Last month, one of my agents finished a content update at 2am. It wrote the diff, ran pre-deploy checks, filed its request, and went idle. The deploy didn't happen until morning when my Librarian process kicked off on schedule. That pause wasn't a bug—I built it that way on purpose.

The Capability I Withheld

Every agent in my operation at aienterprise.dk has file write access to its workspace. It can read the database, call external APIs, generate and modify content. What it cannot do is push to production. The pm2 reload command, the deploy script, the snapshot promoter—none of them are in scope for any agent except one designated process I call the deploy authority.
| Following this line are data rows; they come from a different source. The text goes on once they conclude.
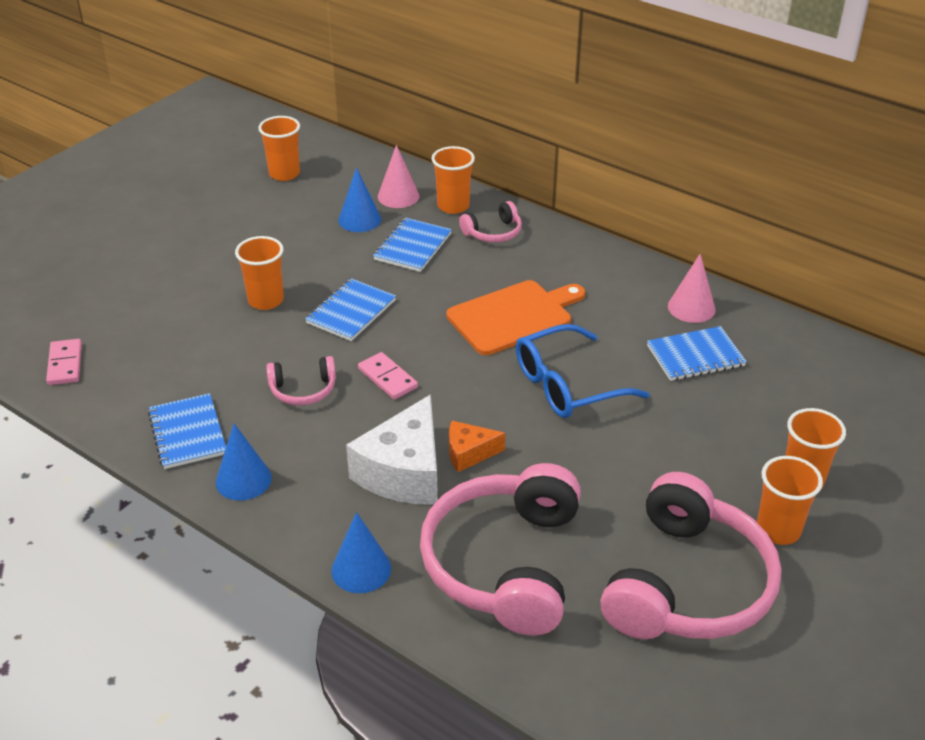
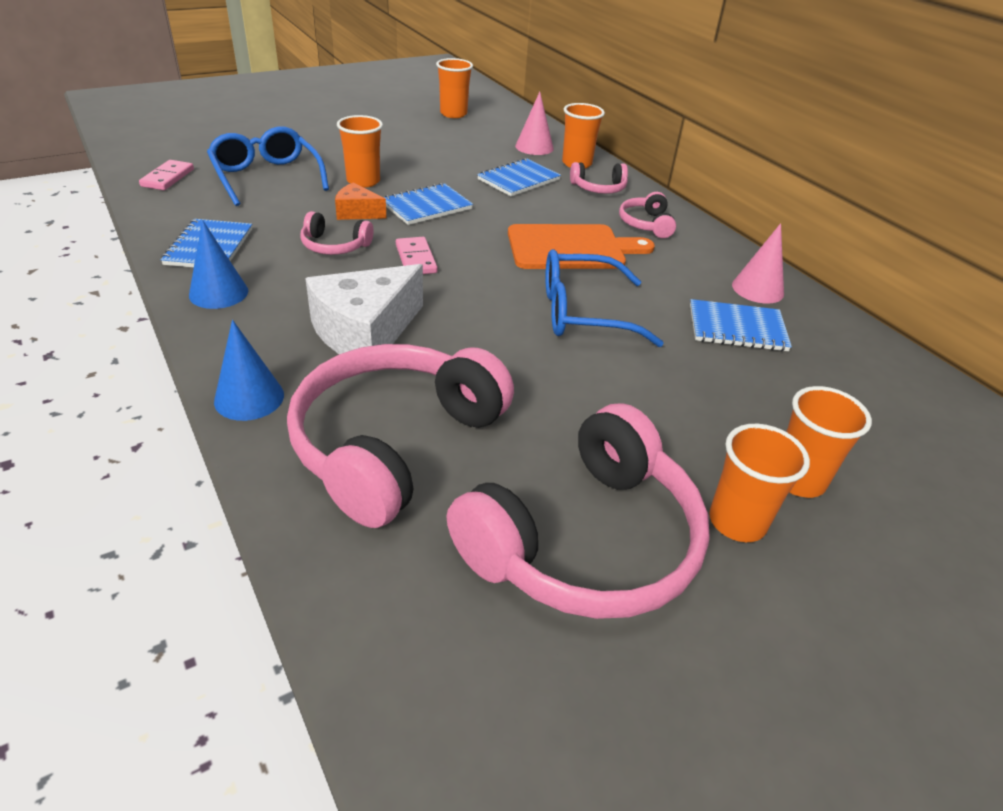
camera: 20 degrees right, 0 degrees up
(165, 328) = (267, 177): none -> blue glasses
(359, 219) = (488, 153): blue cone -> none
(469, 453) = (440, 337): orange cheese -> orange cheese (357, 212)
(561, 264) = (646, 224): none -> pink headphones

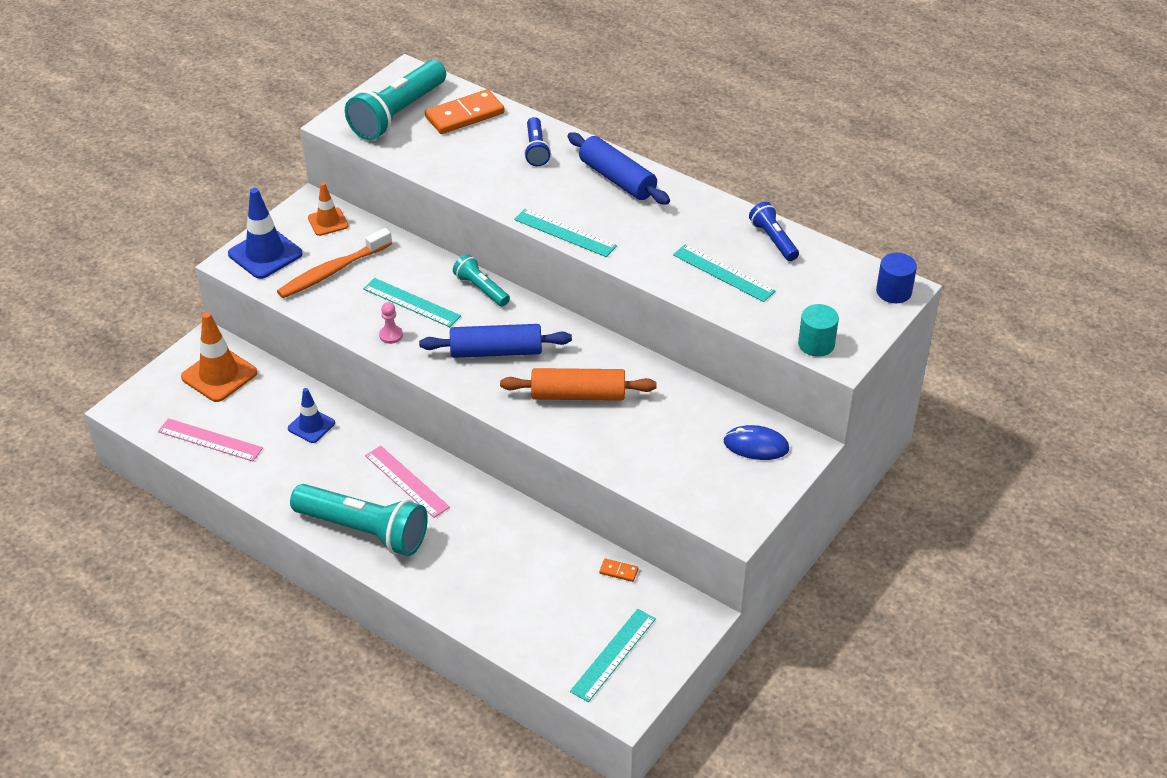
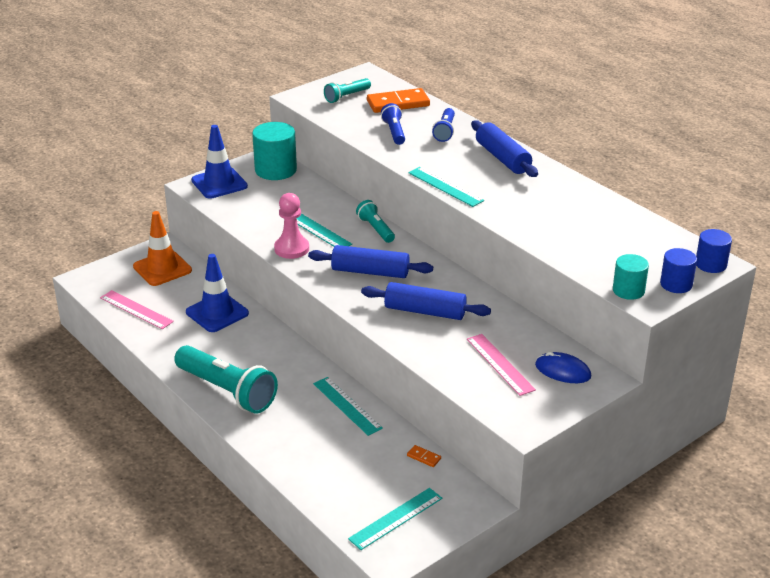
camera: 15 degrees right, 10 degrees down
(311, 426) = (217, 313): blue traffic cone -> blue traffic cone, size x1.64
(328, 222) = (275, 170): orange traffic cone -> turquoise cylinder
(332, 271) = (265, 201): orange toothbrush -> none
(391, 335) = (291, 249): pink pawn -> pink pawn, size x1.82
(397, 114) = (346, 96): turquoise flashlight -> turquoise flashlight, size x0.52
(407, 481) = (275, 363): pink ruler -> pink ruler (500, 364)
(578, 395) = (425, 311): orange rolling pin -> blue rolling pin
(723, 273) = (566, 231): turquoise ruler -> turquoise ruler (347, 406)
(773, 240) = (618, 215): blue flashlight -> blue flashlight (394, 132)
(864, 326) = (676, 284): none -> blue cylinder

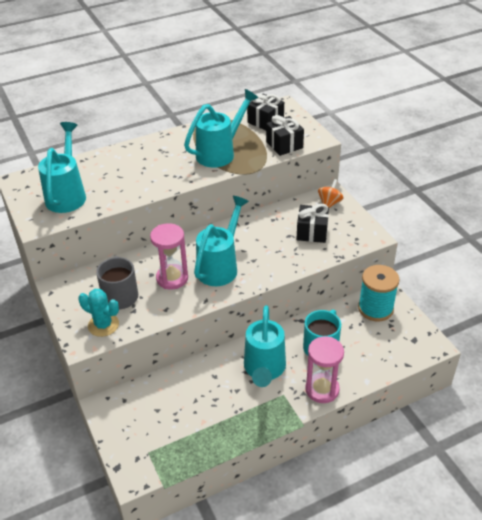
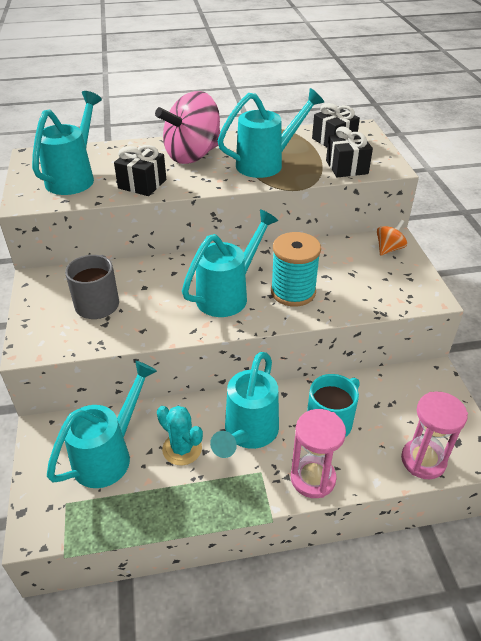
camera: 15 degrees right, 0 degrees up
(103, 325) = (62, 333): turquoise cactus -> turquoise cactus (182, 449)
(157, 156) = (193, 155): none -> pink spinning top
(165, 410) = (109, 454): none -> turquoise watering can
(172, 278) = (166, 296): pink hourglass -> pink hourglass (423, 460)
(312, 232) = (355, 277): black gift -> black gift (142, 184)
(375, 308) = (416, 390): turquoise spool -> turquoise spool (293, 292)

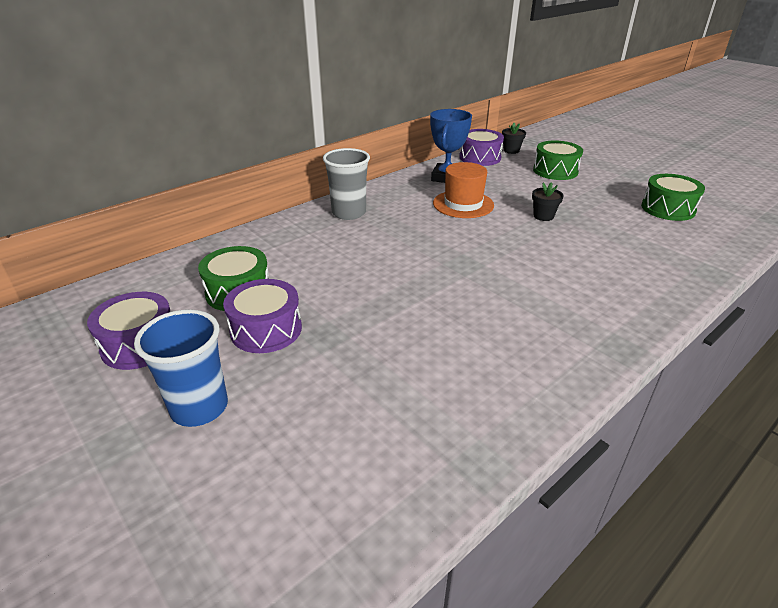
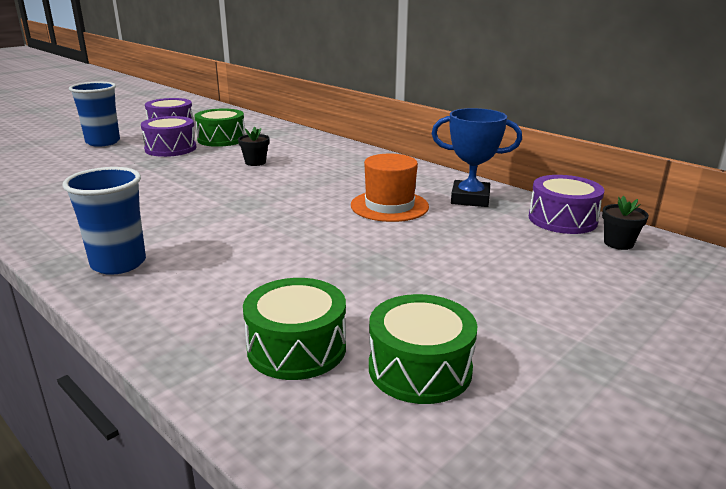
camera: 85 degrees right, 10 degrees down
(349, 213) = (354, 160): grey cup -> none
(543, 216) = (364, 250): black flower pot -> black flower pot (255, 162)
(555, 171) = (548, 273): green drum -> green drum (297, 348)
(605, 315) = (118, 263): none -> blue cup

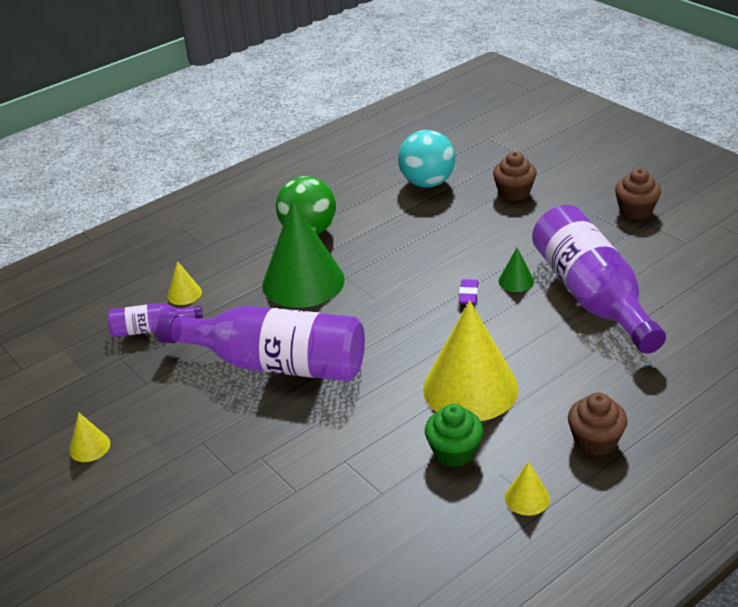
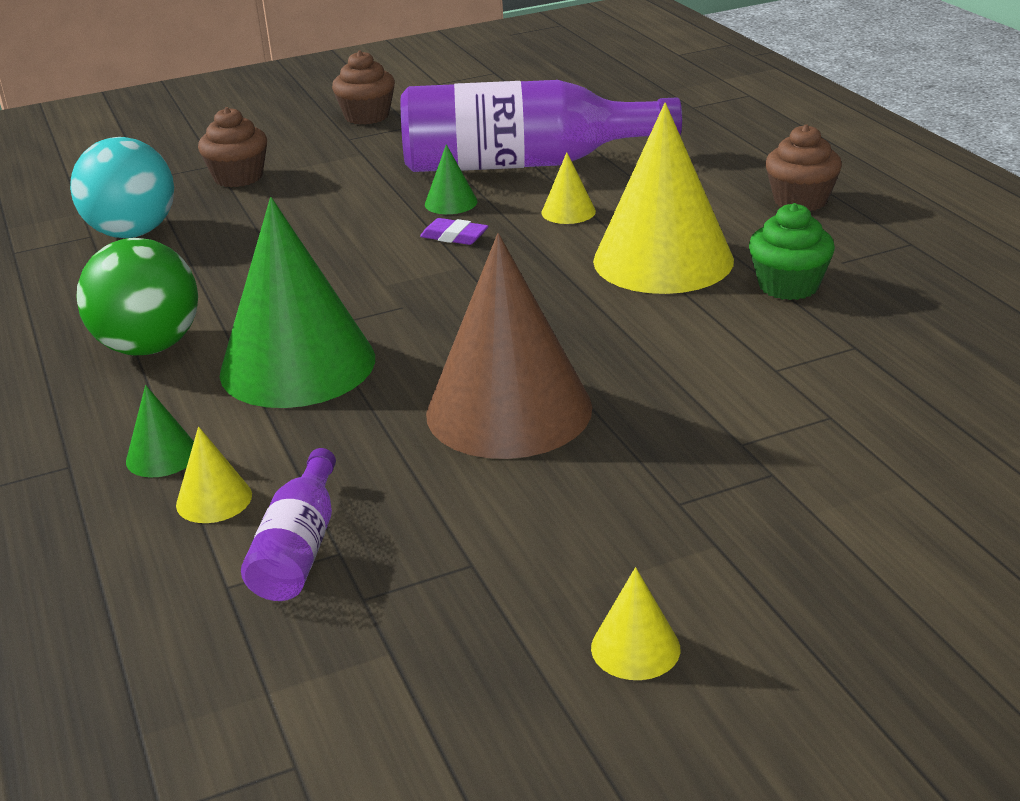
camera: 75 degrees left, 5 degrees down
(215, 268) = (162, 456): none -> green cone
(275, 364) = (509, 410): purple bottle -> brown cone
(527, 498) = (889, 251): yellow cone -> yellow cone (568, 212)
This isn't about distrust. The agents' code is usually solid. The issue is risk asymmetry: a wrong file write gets caught in the next review cycle; a wrong production deploy is live the moment it runs. Those aren't the same failure mode, and they shouldn't have the same access model.

What Actually Happened

I closed that gap after an agent shipped a schema migration to the wrong site instance because it matched on name prefix instead of full identifier. Nobody was harmed—rollback took four minutes—but the path was clearly wrong. An agent that builds a thing should never be the one that decides when the thing ships.

How the Gate Works

The mechanism is intentionally simple. When an agent finishes deployable work, it calls a single script: request-deploy.mjs. The script takes a surface, an intent string, and the artifact ID. That's it—the agent's job is done. A separate process called the Librarian holds the actual deploy token and runs on a 15-minute heartbeat plus an autorun trigger when a request lands. The Librarian checks whether the new snapshot conflicts with anything else in flight, runs pre-deploy verification, ships all six sites in lockstep, bumps the version with the intent string as the changelog bullet, and records everything to the runtime log. The agent never interacts with the Librarian directly. That separation isn't there to create friction—it's there to enforce a hard architectural boundary: the thing that builds is never the thing that ships. If a deploy gets genuinely blocked, the Librarian escalates. I get an alert. I resolve it. But the system doesn't let any agent work around the gate by claiming urgency—that's where most shops create their own disaster scenarios.

Why This Matters Now

The EU AI Act's December 2027 deadline is fixed. Danish operators running agentic systems in employment, critical infrastructure, or migration contexts have a planning horizon they can actually work backward from. The draft Article 6 guidelines define high-risk more broadly than most builders expect. But the real reason to build approval gates isn't compliance—it's that production systems break in ways demos never show. An agent that can both write and ship is a system where the blast radius of a wrong decision is unbounded on one axis. That's the axis you want to control before something goes wrong, not after you've already shipped bad migrations at 2am.

Key Takeaways

  • Wrong file writes get caught in review; wrong deploys are immediately live—these require different access models
  • Separation between build and ship isn't friction—it's a hard architectural boundary with no exceptions
  • Escalation paths should exist for blocked deploys, but agents must never be able to override the gate by claiming urgency
  • Audit trails become readable only when building and shipping are separate logged processes

The Bottom Line

Most teams building agentic systems are giving their AI too much rope before they've even established where the cliff is. The EU AI Act deadline isn't a wake-up call—it's confirmation that regulators noticed what builders should have fixed already. Build your gates now, not when you're explaining a 2am incident to your compliance team.